Shabazz Urges Education, Justice
by Gary James ’10
April 4, 2008
Ilyasah Shabazz, daughter of civil rights leader Malcolm X, urged students in Pioneer Chapel Thursday night to empower themselves and others through education. Shabazz spoke of her father’s commitment to social justice and how learning about one’s history can help define identity.
Click here to see photographs from Ms. Shabazz' lecture.
"I come here today to challenge each of you to fully declare yourselves to continue the struggle for peace and justice. There can be no peace without freedom; no freedom with out justice; and no justice without truth."
Shabazz said she thought the message of seeking out truth was especially important for young people who have no sense of hope or history. In a previous generation, she pointed out, it was young people who came together to bring awareness to local and world-wide oppression and demanded the history of Africa to have a larger place in curricula. Ms. Shabazz urged students to continue that thirst for knowledge to further the causes of equality and social justice.
Shabaaz’s talk was part of an ongoing speaker’s series coordinated by the Malcolm X Institute of Black Studies. She has written Growing Up X: A Coming of Age Memoir about her family and life, which received the NAACP Image Award Nomination for Outstanding Non-Fiction Literary Work. Shabazz in conducting a WAKE-UP Tour to motivate America’s youth to the importance of learning and seeking out truth. She is also president and Board Member of the Malcolm X & Dr. Betty Shabazz Memorial and Education Center at the Audubon, where her father was shot.
Shabazz spoke about her father, misconceptions of him, and how his legacy can set an example for young people to lead purpose-driven lives. She described her father as a man of action, compassion, and courage. She acknowledged people are uneasy about her father because of some of the ideas he espoused during his life, but Shabazz described her father as an example of how people can evolve over time and the importance of having stable parents or role models to keep a person grounded.

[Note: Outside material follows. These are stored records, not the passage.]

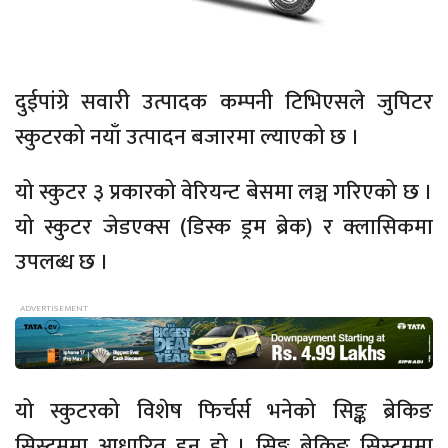
दुईपांग्रे सवारी उत्पादक कम्पनी टिभिएसले जुपिटर
स्कुटरको नयाँ उत्पादन बजारमा ल्याएको छ ।
यो स्कुटर ३ प्रकारको वेरियन्ट बेसमा लञ्च गरिएको छ ।
यो स्कुटर जेडएक्स (डिस्क ड्रम ब्रेक) र क्लासिकमा
उपलब्ध छ ।
यो स्कुटरको विशेष फिर्चर्स भनेको सिङ्क ब्रेकिङ
सिस्टममा आधारित हुनु हो । सिङ्क ब्रेकिङ सिस्टममा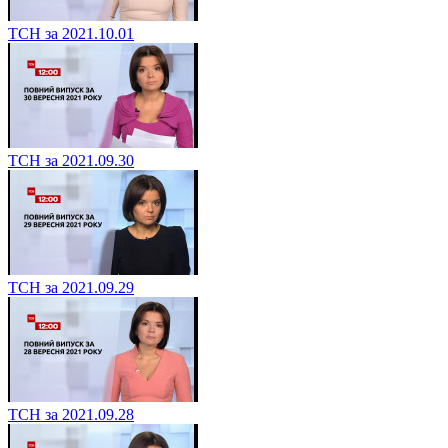
ТСН за 2021.10.01
ТСН за 2021.09.30
ТСН за 2021.09.29
ТСН за 2021.09.28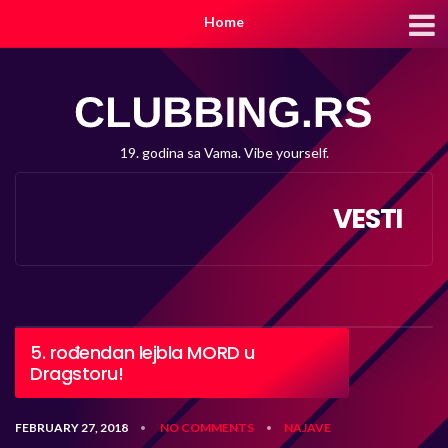
Home
19. godina sa Vama. Vibe yourself.
VESTI
5. rođendan lejbla MORD u
Dragstoru!
FEBRUARY 27, 2018
NO COMMENTS
NAJAVE
•
•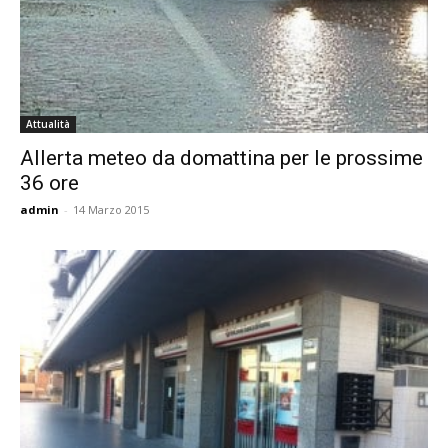
Attualità
Allerta meteo da domattina per le prossime
36 ore
admin
-
14 Marzo 2015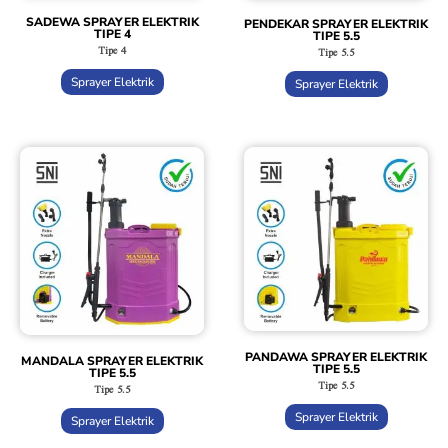
SADEWA SPRAYER ELEKTRIK
PENDEKAR SPRAYER ELEKTRIK
TIPE 4
TIPE 5.5
Tipe 4
Tipe 5.5
Sprayer Elektrik
Sprayer Elektrik
PANDAWA SPRAYER ELEKTRIK
MANDALA SPRAYER ELEKTRIK
TIPE 5.5
TIPE 5.5
Tipe 5.5
Tipe 5.5
Sprayer Elektrik
Sprayer Elektrik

"My father was a young man of insight and integrity. He was able to commit himself because he saw himself in each of you. My parents understood the value of education and the importance of the struggles against misinformation and the tragedy of a narrow education. Just as my parents insisted for our education we should insist on a broad based education for our children."

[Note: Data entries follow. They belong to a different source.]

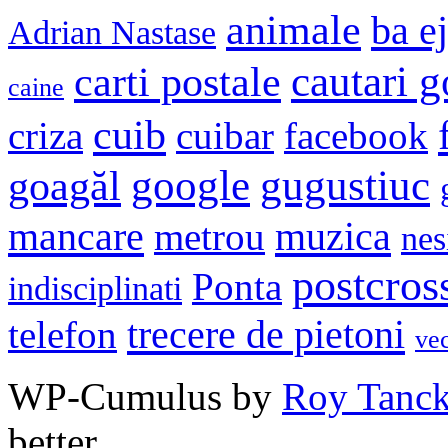
animale
ba e
Adrian Nastase
cautari 
carti postale
caine
cuib
criza
cuibar
facebook
google
gugustiuc
goagăl
mancare
muzica
metrou
nes
postcros
Ponta
indisciplinati
trecere de pietoni
telefon
ve
WP-Cumulus by
Roy Tanc
better.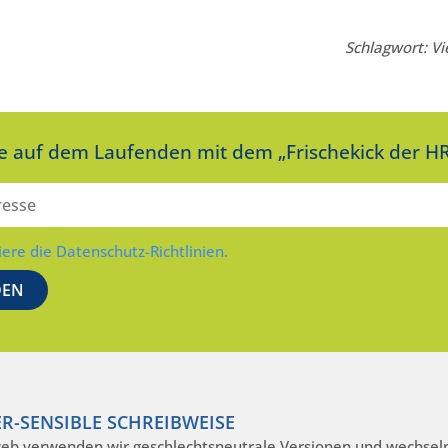
Schlagwort: Vi
ie auf dem Laufenden mit dem „Frischekick der HR
iere die Datenschutz-Richtlinien.
R-SENSIBLE SCHREIBWEISE
eb verwenden wir geschlechtsneutrale Versionen und wechseln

Shabazz spoke about persistently negative perceptions of Africa – its poverty and instability – that ignore the context of colonialism’s affect on the continent and the richness of its history. When Africans of the Diaspora were at their lowest point, she said, her father had the courage to stand up and educate a miseducated nation. According to Shabazz, everyone should take it upon themselves to educate and empower themselves and others.
Ms. Shabazz said many of the disparities in the African-American community can be traced back to historic causes of slavery and racism. To promote a more equal society, Shabazz advised students who wanted to study medicine or law to not simply go to make money but to improve the quality of life of those around them and to remain committed, like her father, to leading a purpose driven life.
The Shabazz lecture was organized with the support of CMG Worldwide, the Hadley Fund, the Lecture Implementation Committee, the McGreger Fund, Media Services, the Multicultural Concerns Committee, the Muslim Students Association, the Visiting Artist Series, and Wal-Mart Optical.